Intel® Acceleration Stack v1.2.1 Enhancements

Table 3.  New Feature List
Area Enhancement
Operating System Support
  • Ubuntu version 18.04, kernel 4.15
  • RHEL version 7.6, kernel 3.10
Security Enhancements
  • Root-of-Trust Implementation
  • Support for Intel® MAX® 10 BMC firmware, Intel® MAX® 10 FPGA images and FPGA static region user image signing
  • New OPAE tools:
    • FPGA one-time secure update (fpgaotsu): Upgrades from unsecured MAX10 to a secured MAX10
    • FPGA secure update (fpgasupdate): Remotely updates bitstreams securely. fpgasupdate replaces fpgaflash.
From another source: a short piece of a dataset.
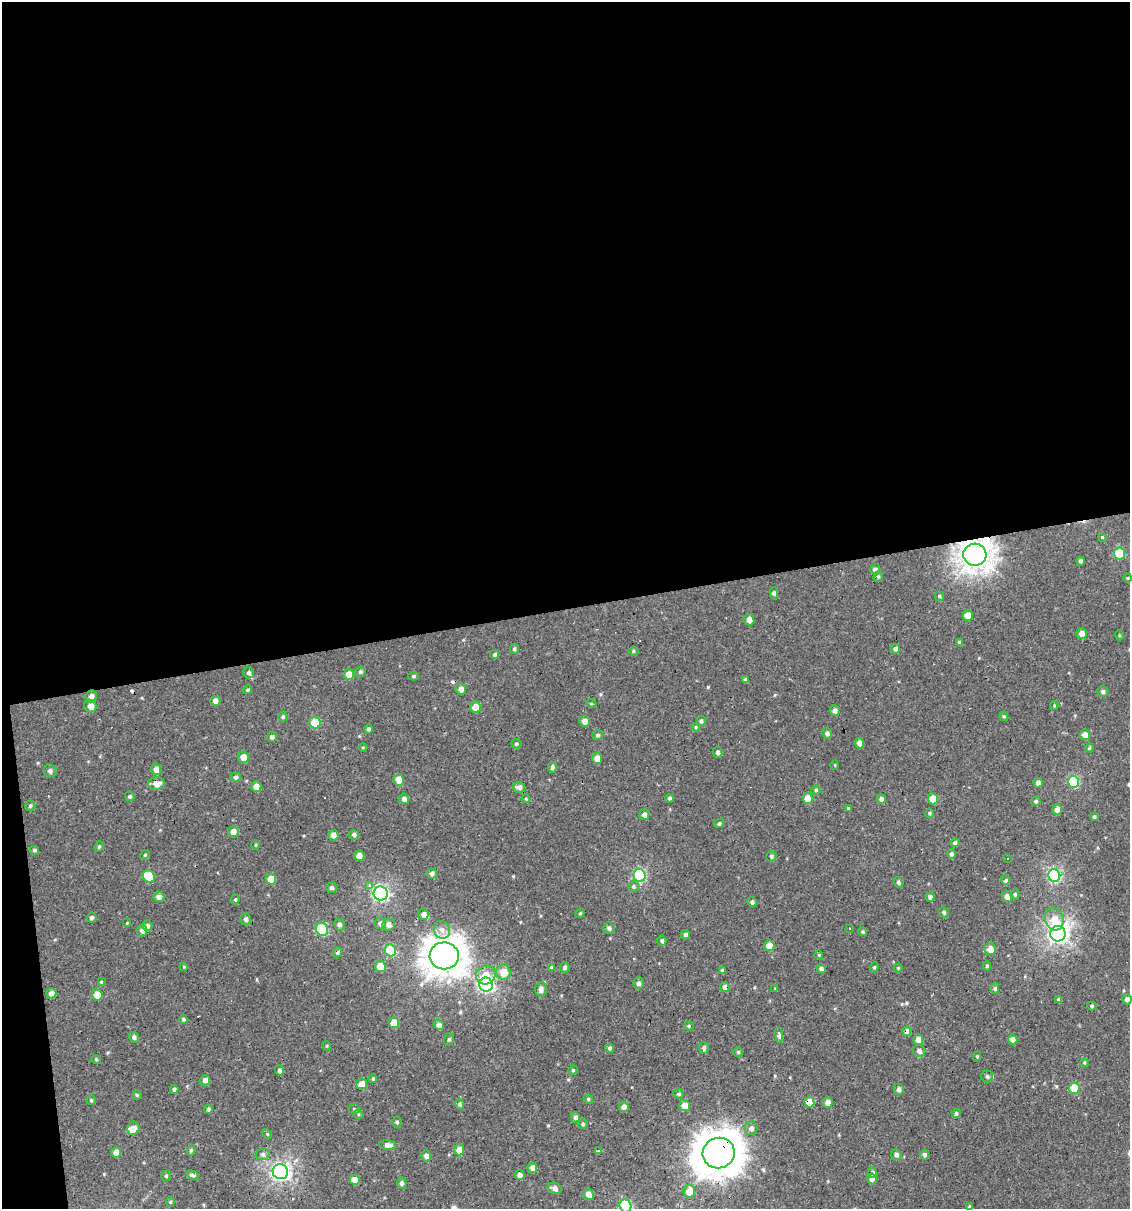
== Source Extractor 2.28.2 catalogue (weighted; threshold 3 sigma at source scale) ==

    • Super-RSU (super-rsu): Supports v1.2.1 package updates ( Intel® MAX® 10 BMC firmware and FPGA image).
    • PACSign: Enables signing of bitstreams. To use this tool, you must have the capability to generate a public/private key pair and your hardware security module (HSM) must support a Public-Key Cryptography Standards (PKCS)#11 compatible application programming interface (API) to the PACSign tool.
Sample AFUs Supported
The following unsigned AFU examples are provided with the Intel Acceleration Stack for Intel Xeon CPU with FPGAs:
  • dma_afu_unsigned.gbs
  • streaming_dma_afu_unsigned.gbs
  • eth_e2e_e10_unsigned.gbs
  • eth_e2e_e40_unsigned.gbs
  • hello_afu_unsigned.gbs
  • hello_intr_afu_unsigned.gbs
  • hello_mem_afu_unsigned.gbs
  • nlb_mode_0_unsigned.gbs
  • nlb_mode_0_stp_unsigned.gbs
  • nlb_mode_3_unsigned.gbs
Note: Each *_unsigned.gbs above is prepended with the necessary block0 and block1 headers but there are no hashes in these headers that have been signed with the root and code signing keys.